Я увидел, как ссутулились его плечи и погас хищный блеск в глазах, сменившись тоскливой, затравленной мутью. Он устал, был голоден, измотан бессонной ночью и адской работой у топки. Но главное — он испугался.
Старьевщик мастерски нажал на самую больную мозоль любого бедняка — страх перед властью. Слово «острог» выбило из Кремня всю уличную дурь.
— Дяденька… — заканючил он, и голос его стал жалким, просящим. — Ну какая полтина? Это ж курам на смех! Мы ж старались… Накинь хоть немного! Христа ради!
Я смотрел на это и скрипел зубами.
Чистая психология развода, я на такое насмотрелся. Мошенники и барыги всегда работают одинаково: ловят жертву на крючок страха и недоверия.
Парадокс, но легче всего обобрать именно того, у кого почти ничего нет. Богатый может послать, у него есть запас прочности. А нищий боится потерять даже призрачную надежду. Барыга внушил Кремню, что наш товар — это не ценность, а улика. Опасная, горячая грязь, от которой надо избавиться. И Кремень поверил из-за страха. Он уже не мечтал о прибыли, думал только о том, как бы уйти отсюда целым.
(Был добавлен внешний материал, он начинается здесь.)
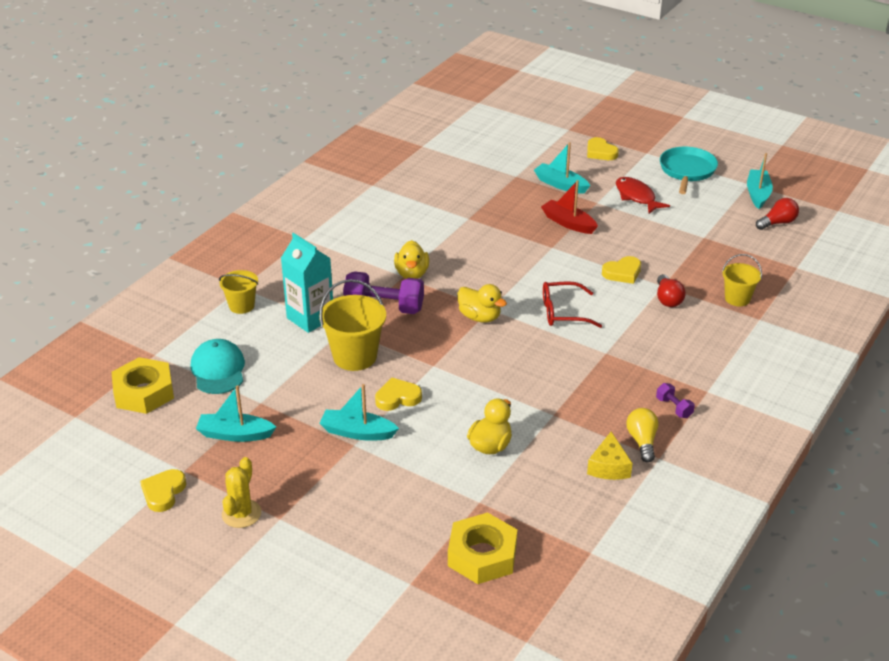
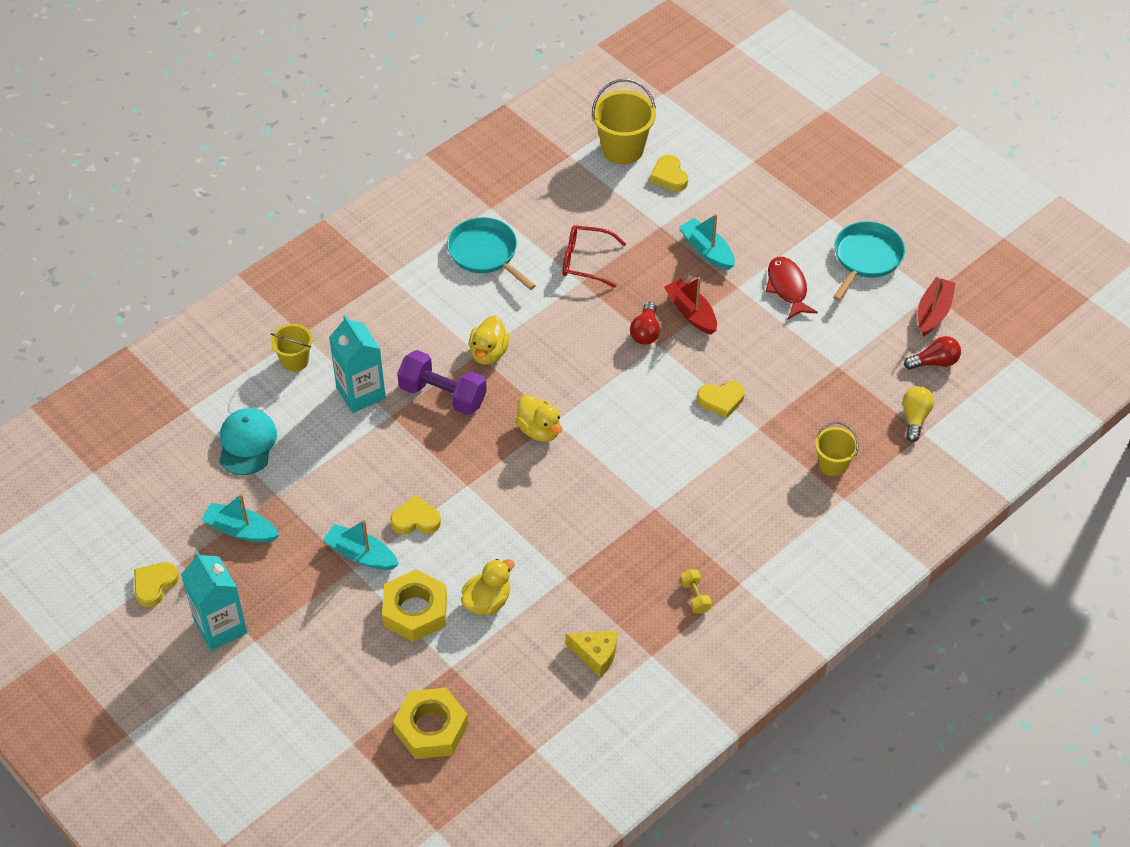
camera: 15 degrees right, 15 degrees up
yellow nut [112,357,174,414] -> yellow nut moved to [382,569,447,642]
yellow cactus [222,457,261,528] -> turquoise carton [181,551,247,651]
yellow bucket [319,279,386,371] -> yellow bucket moved to [592,79,656,164]
red glasses [543,281,602,328] -> red glasses moved to [562,225,626,288]
yellow heart [587,137,619,160] -> yellow heart moved to [650,155,688,191]
yellow cheese [587,431,633,480] -> yellow cheese turned 90 degrees counterclockwise [566,631,617,677]
yellow light bulb [626,408,659,463] -> yellow light bulb moved to [903,386,934,442]
purple dumbbell [656,383,695,418] -> yellow dumbbell [680,569,712,613]
red light bulb [657,274,686,307] -> red light bulb moved to [630,302,660,345]
turquoise boat [747,153,773,209] -> red boat [918,277,956,336]
none -> turquoise pan [447,217,536,290]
Старик, чувствуя слабину, набычился, нависая над нами своей косматой седой головой.
— В Сибирь захотел? — веско припечатал он. — Скажите спасибо, что вообще беру, грех на душу принимаю. Вам одолжение делают, щенки, а вы нос воротите?
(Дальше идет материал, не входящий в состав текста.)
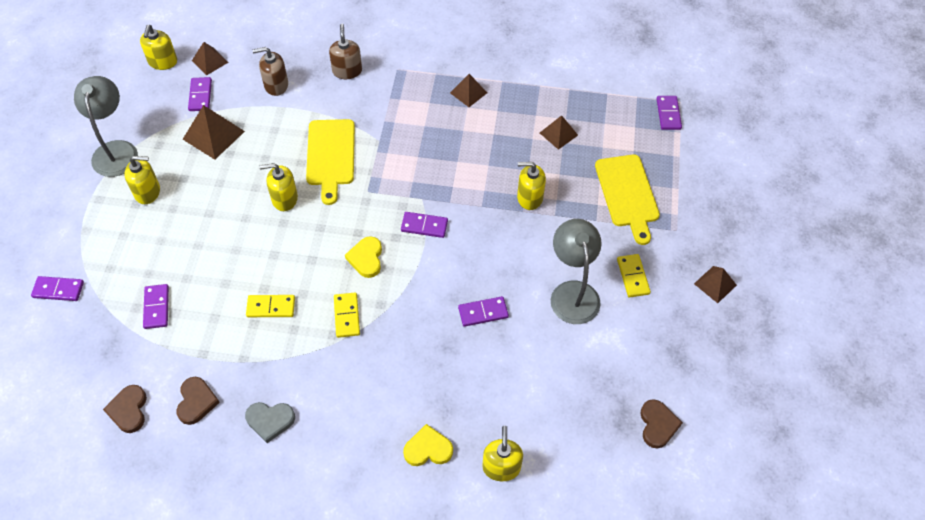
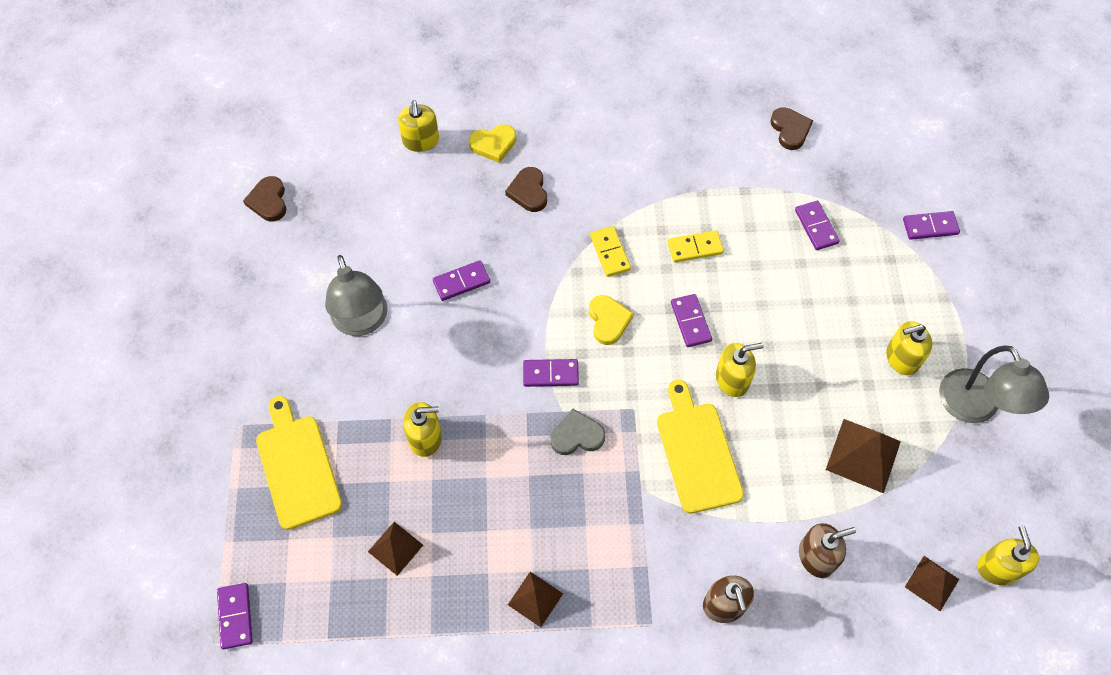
camera: 170 degrees right, 5 degrees up
brown heart [176,377,220,425] -> brown heart moved to [505,167,547,212]
purple domino [188,77,212,111] -> purple domino moved to [671,294,712,347]
grey heart [245,402,295,443] -> grey heart moved to [550,409,605,455]
yellow domino [617,254,651,298] -> none
brown pyramid [694,266,737,303] -> none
— Дай царя! — вдруг с отчаянием выпалил Кремень. — По царю за пуд дай, и по рукам!
Я не сразу понял, о чем он.
— Царя? — переспросил старьевщик, и его кустистые брови поползли вверх, изображая крайнюю степень изумления. — Целковый за пуд грязи? Да ты белены объелся, паря?
Ах, вот оно что. Царь — это серебряный рубль с профилем императора. Запомним. Кремень пытался торговаться, но делал это с позиции жертвы, умоляя, а не требуя.
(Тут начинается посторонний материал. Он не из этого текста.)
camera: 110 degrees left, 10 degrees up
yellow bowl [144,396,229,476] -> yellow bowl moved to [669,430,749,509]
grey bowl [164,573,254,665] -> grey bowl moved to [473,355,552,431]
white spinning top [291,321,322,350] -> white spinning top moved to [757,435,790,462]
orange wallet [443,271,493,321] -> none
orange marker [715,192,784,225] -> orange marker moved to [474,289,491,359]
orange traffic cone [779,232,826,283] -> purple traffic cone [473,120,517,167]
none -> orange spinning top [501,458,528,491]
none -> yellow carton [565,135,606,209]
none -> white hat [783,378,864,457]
Старик демонстративно сплюнул под ноги, прямо на наш мешок.
— Семь гривен — последняя моя цена. За всё про всё — два рубля с полтиной дам, и то — от сердца отрываю.
Это было в разы меньше реальной цены. Копейки.
— Не… — начал было Кремень.
— Ах, не нравится? — Старьевщик резко перехватил костыль поудобнее. — Ну, тогда брысь отсюда со своим мусором, пока я городового не кликнул! Ишь, расхрабрились, ворье! Вон, у ворот уже свисток слышен! Сдать вас, что ли, чтоб неповадно было?
Это был чистый, наглый блеф. Никакого свистка я не слышал, тишина стояла. Но Кремень дернулся, втянул голову в плечи. В его глазах мелькнула паника, а остальные и вовсе оглядываться начали, прикидывая, куда бежать.
Я видел, как он открыл рот, чтобы согласиться. Кремень наш сломался. Для него сейчас эти жалкие два рубля были спасением, а угроза городового — реальностью. Лучше гроши в кармане, чем перспектива попасть в лапы полиции.